Plaster cast of Shaw’s skull in the
Household Cavalry Museum

It has recently emerged, however, that the skull owned by Scott and still on display in his Lowlands house, Abbotsford, is one of the plaster casts and that Shaw’s actual skull was the one held by the RUSI, although how the museum acquired it remains a mystery. In 1898, the then curator of the RUSI museum seems to have been queasy at exhibiting the human remains of a British soldier and he arranged with the incumbent of Shaw’s home church at Cossall in Lincolnshire to give the remains a decent burial ‘close to the pillar near the font’ and ‘adjacent to the Memorial to him’. This was done quietly on 21st June 1898.

Meanwhile, Scott’s obsession with Shaw and Millais’ admiration for Scott, may explain why the artist created the 1847 painting now in the collection of the Household Cavalry Museum. Indeed, it is possible that the study is actually a cartoon for a painting to hang at Abbotsford next to Shaw’s skull, which Millais never got around to executing. It is also possible that Millais, mindful always of symmetry, gave the oil on board to Arthur Lemprière because he was a serving soldier, as was Shaw when he posed for Haydon and other artists. Whether or not any of that was the case, the painting will soon be hung alongside the Household Cavalry Museum’s cast of Shaw’s skull on display at Horse Guards.
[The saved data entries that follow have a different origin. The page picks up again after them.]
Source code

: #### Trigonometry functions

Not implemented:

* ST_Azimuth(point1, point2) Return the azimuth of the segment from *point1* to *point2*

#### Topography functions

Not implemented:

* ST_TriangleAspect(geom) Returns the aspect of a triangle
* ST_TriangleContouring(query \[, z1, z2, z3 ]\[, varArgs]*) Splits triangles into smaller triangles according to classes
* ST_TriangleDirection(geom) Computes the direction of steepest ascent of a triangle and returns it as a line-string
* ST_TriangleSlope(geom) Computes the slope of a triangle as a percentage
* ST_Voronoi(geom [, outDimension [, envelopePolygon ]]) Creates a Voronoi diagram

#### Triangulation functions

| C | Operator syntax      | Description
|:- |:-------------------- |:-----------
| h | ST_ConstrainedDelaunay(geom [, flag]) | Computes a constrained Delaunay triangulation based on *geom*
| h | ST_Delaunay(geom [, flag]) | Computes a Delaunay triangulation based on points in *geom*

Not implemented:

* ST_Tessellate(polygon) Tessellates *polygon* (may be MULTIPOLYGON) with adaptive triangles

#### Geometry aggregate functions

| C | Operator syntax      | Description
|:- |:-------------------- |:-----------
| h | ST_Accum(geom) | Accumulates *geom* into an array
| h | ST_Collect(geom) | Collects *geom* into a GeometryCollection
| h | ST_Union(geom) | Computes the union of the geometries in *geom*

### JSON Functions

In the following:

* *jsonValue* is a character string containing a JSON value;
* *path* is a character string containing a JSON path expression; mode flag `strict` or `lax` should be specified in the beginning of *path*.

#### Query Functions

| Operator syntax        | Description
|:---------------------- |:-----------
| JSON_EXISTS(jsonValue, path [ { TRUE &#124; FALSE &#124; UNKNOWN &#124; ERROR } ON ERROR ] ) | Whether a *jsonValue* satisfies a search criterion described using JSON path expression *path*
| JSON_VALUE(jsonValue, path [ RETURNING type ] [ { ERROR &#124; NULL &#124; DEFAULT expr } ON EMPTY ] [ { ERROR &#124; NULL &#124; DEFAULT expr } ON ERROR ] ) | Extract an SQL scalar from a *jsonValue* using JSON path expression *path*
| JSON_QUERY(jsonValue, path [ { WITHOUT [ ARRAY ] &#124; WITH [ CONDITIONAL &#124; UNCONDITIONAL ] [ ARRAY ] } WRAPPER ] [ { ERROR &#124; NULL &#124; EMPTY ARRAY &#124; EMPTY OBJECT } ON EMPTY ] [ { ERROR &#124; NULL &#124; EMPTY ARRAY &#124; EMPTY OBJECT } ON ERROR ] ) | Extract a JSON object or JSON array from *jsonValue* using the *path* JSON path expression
Christopher Joll is an author of military historical fact and fiction who also writes, directs and produces ‘military theatrical’ events for Armed Services charities. Recently appointed Regimental Historian of the Household Cavalry, Joll wrote the text of Uniquely British: A Year in the Life of the Household Cavalry, published in 2012.

This article is adapted from a profile of Corporal of Horse Jack Shaw to be published in Britannia’s Guards: The Heroes & Villains of the Household Division by Christopher Joll & Anthony Weldon. The author is grateful to the Trustees of the Household Cavalry Museum for permission to use material from the Museum archives.